Recovering Distributed DDNS Data Nodes and resetting the cluster - Adaptive Applications - BlueCat Gateway - 21.3

BlueCat Distributed DDNS Administration Guide

Locale
English
Product name
BlueCat Gateway
Version
21.3

The following section outlines scenarios that might result in issues with the database cluster.

Single-node failure

In certain scenarios, a node might fail and lose membership with the cluster's Primary Component. This can occur in the event of hardware failure, software failure, a loss of network connectivity, or failure of state transfer.

To verify if a node is part of the Primary Component, execute the following command on the node using any MySQL client:
SHOW GLOBAL STATUS LIKE 'wsrep_cluster_status';

If the value returned is Primary, this indicates that the node is part of the Primary Component. If any other value is returned, the node is not part of the Primary Component and is non-operational.

In this scenario, the other nodes will continue to operate in the database cluster. When the non-operational node comes back online and can communicate with the other nodes within the cluster, it rejoins the cluster automatically and synchronizes data.

Multi-node failure

If there are at least two nodes in the cluster, the Primary Component remains in the cluster and the database service can continue to operate. If there is a multi-node failure where there is only a single node in the cluster, the cluster may not have the Primary Component, leaving all nodes in the cluster as non-operational.

Loss of network connectivity

In the event of loss of network connectivity, only one component in the cluster is chosen to be the Primary Component. The single node still operates as normal and the other nodes are non-operational, as they are no longer part of the Primary Component. In this scenario, verify your network connectivity and ensure that the nodes in the non-Primary Component can connect to the node in the Primary Component. Once connection is restored, the nodes synchronize data and rejoin the Primary Component.

If you have a two-node cluster configured and one node loses connection to the other, both nodes become non-operational. Verify your network connectivity and ensure that the nodes can communicate. Once the connection is restored, the nodes synchronize data and the two nodes operate under the Primary Component.
Note: When repairing nodes in a multi-node cluster failure, the order in which nodes must be brought back online depends on the order in which connectivity was lost. For example, you have three nodes in a cluster: node 1, node 2, and node 3. If node 3 loses connectivity, then node 2 followed by node 1, you must attempt to regain connection between node 1 and node 2 before attempting to connect node 3 to the other nodes in the cluster. You must not attempt to connect node 3 to any other node in the cluster, as this will not restore the Primary Component. Once node 1 and node 2 restore communication and synchronize data, you can then attempt to restore connection between node 3 and the other two nodes in the cluster.

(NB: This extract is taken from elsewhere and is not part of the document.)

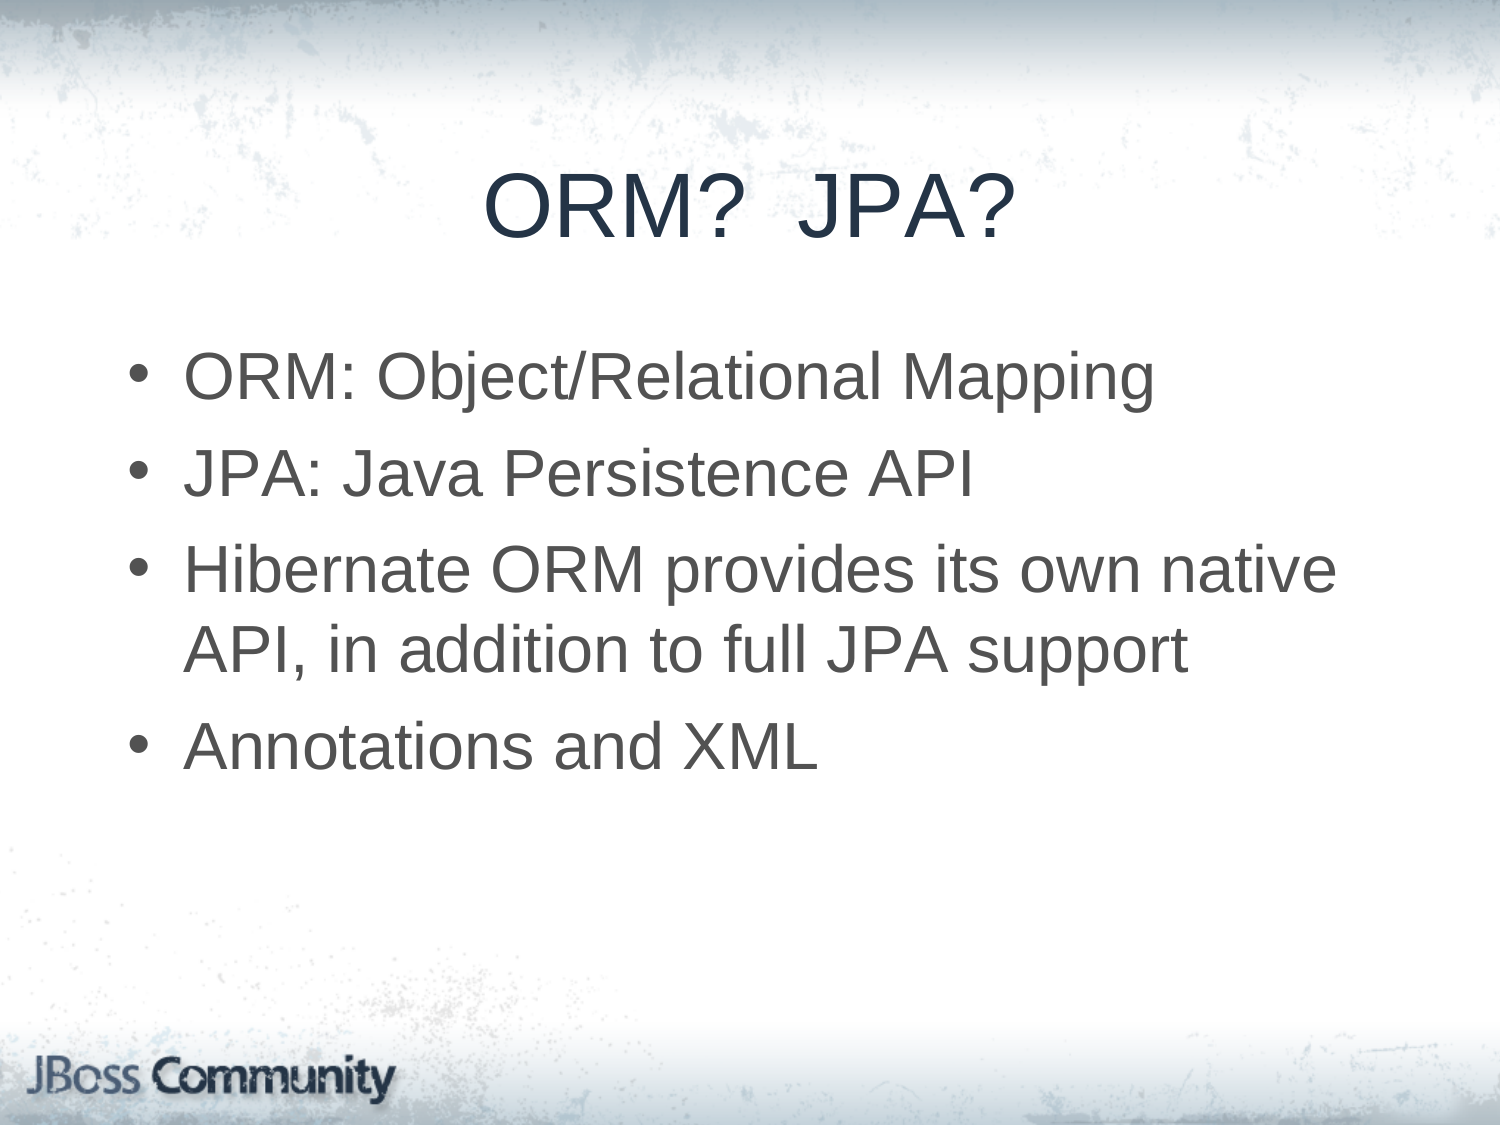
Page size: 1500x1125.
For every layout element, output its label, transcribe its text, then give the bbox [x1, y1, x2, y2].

title ORM? JPA? [112, 99, 1388, 303]
picture [0, 0, 1500, 1125]
list ORM: Object/Relational Mapping JPA: Java Persistence API Hibernate ORM provides its own native API, in addition to full JPA support Annotations and XML [112, 324, 1388, 1015]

System crash or sudden shutdown

In the event of a system crash or sudden shutdown of nodes, as long as two nodes are still operational in the cluster, the database cluster operates as normal. You can restart the container on the failed nodes and upon restart, the nodes connect to the cluster. If multiple nodes shut down and a single node operates in the cluster, the single node becomes non-operational.

To restore the cluster, verify whether the remaining node is part of the Primary component by executing the following command using any MySQL client:
SHOW GLOBAL STATUS LIKE 'wsrep_cluster_status';

If the value returned is Primary, the node is part of the Primary Component. If any other value is returned, the node is not part of the Primary Component and is non-operational.

If the node is part of the Primary Component, you can continue to restart the container on the failed nodes. Upon restart, the nodes reconnect to the cluster and no further action is required.

If the node is not part of the Primary component, you must bootstrap the node to form a new Primary Component. On the node, execute the following command using any MySQL client:
SET GLOBAL wsrep_provider_options='pc.boostrap=YES';
Note: You might require privileged permissions to execute this command.

Once you have executed the command, the node starts a new Primary Component. Once the container on the failed nodes restart, the nodes connect to the new Primary Component and initialize a state snapshot transfer.

Note: If the failed nodes are restarted before the functional node bootstraps a new Primary Component, perform a docker restart for the nodes to join the new cluster.